We study history not only to learn what happened in the past, but to see how our past informs our present.

In the case of slavery, though, it appears we are only comfortable with how it ended, not with how its reverberations are felt today.

Too many Americans see slavery as a feature of our early republic, not a part of the foundation the country still rests upon. That starts in school, where it seems slavery and the racism that gave birth to it are presented as challenges we’ve overcome, not the parents of problems we still grapple with.

“Teaching Hard History: American Slavery,” a new report from the Southern Poverty Law Center, shows how students often get the “Disney version” of slavery, which highlights heroes such as Harriett Tubman and Frederick Douglass while avoiding the hard truths of an institution that brutalized and dehumanized millions of people.

The reason should be familiar to anyone who has watched the recent disputes over Black Lives Matter and the NFL protests. When asked to contend with the institutional racism apparent in the United States, white Americans often become defensive and uncomfortable, as if it is personal. Listening stops, positions harden, and nothing changes.

That flinching reaction is apparent in textbooks, which the report found are far too timid in their portrayal of slavery. They treat it as something separate, a plague that fell over the country for a time then was eradicated.


There is little mention of how integral slavery was to the economy and thus to the country’s success. They don’t teach how protections for slave owners were written into the Constitution, our founding document, or how white supremacy — the idea that blacks are inherently inferior — was used to justify slavery, and how it has permeated our culture ever since.

Teachers, too, often find it diffuclt to talk about slavery in the terms it demands. When faced with evidence that people have been treated horribly based on nothing but the color of their skin, and that our history is not always the story of good winning out over bad, students shut down.

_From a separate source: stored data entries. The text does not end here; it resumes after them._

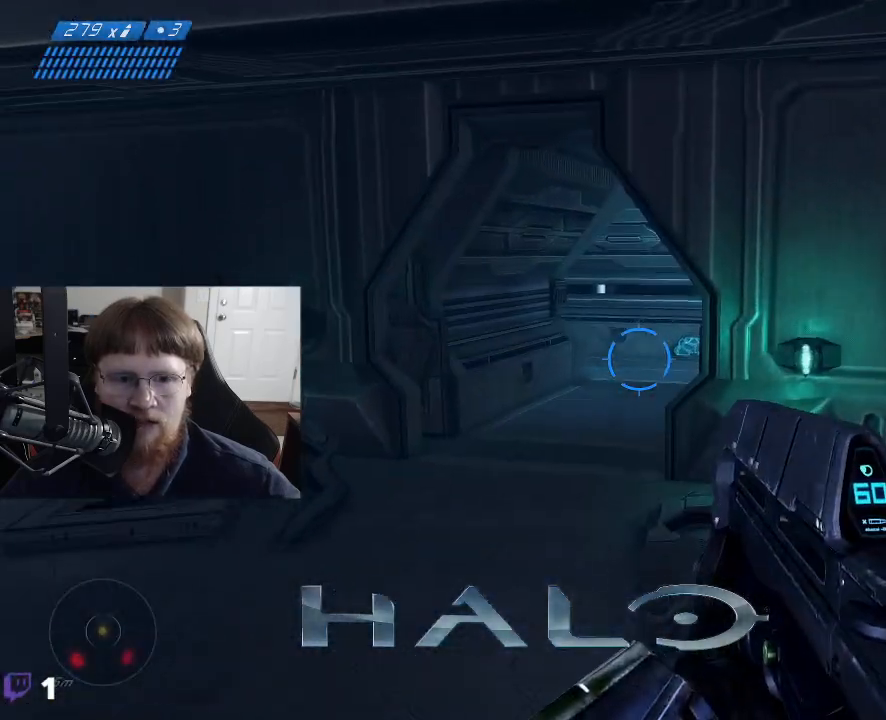
{"keys": ["a", "w"], "mouse": [], "mouse_move": "right", "events": [[250, "a", "down"]]}
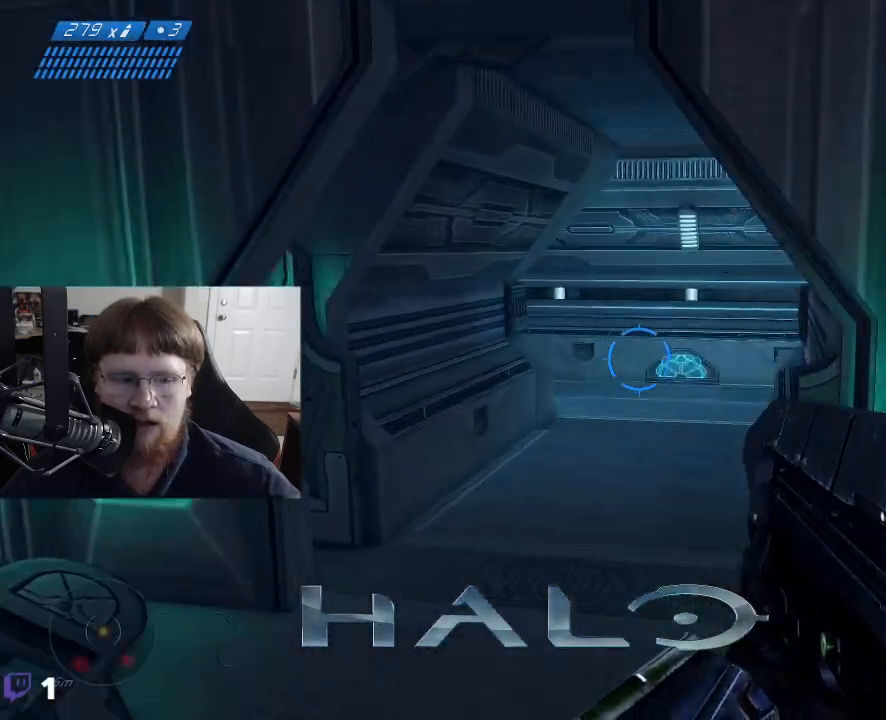
{"keys": ["a", "w"], "mouse": [], "mouse_move": "still", "events": [[217, "a", "up"], [500, "a", "down"]]}
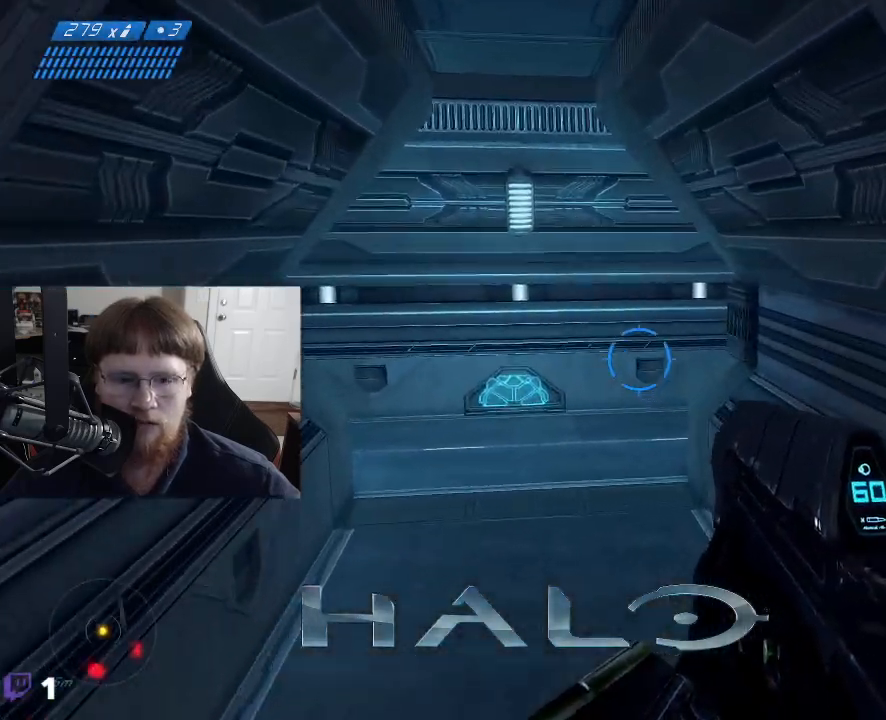
{"keys": ["a", "w"], "mouse": [], "mouse_move": "right", "events": []}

“I find it painful, and embarrassing (as a white male) to teach about the history of exploitation, abuse, discrimination and outrageous crimes committed against African Americans and other minorities, over many centuries — especially at the hands of white males,” a teacher from Maine says in the report. “I also find it very difficult to convey the concept of white privilege to my white students. While some are able to begin to understand this important concept, many struggle with or actively resist it.”

That should sound familiar to anyone who has tried to have an honest discussion about race. It is nearly impossible to point out the clear inequities in wealth, employment and incarceration — to mention just a few areas — without touching a raw nerve. People say that they themselves aren’t racist, or that they have challenges too. They say the country elected a black president. Worse, they question the motives of those who point out where the country has, and continues to, fall short of its principles.

The inability to confront these wrongs has caused a fissure in our society. The only way to fix it is to give young Americans the tools to talk frankly about how we got here. As one teacher quoted in the report says of her students, “It is 100 percent not their fault that there is racism in this country. It will be their fault if they don’t do anything about it in the next 20 years.”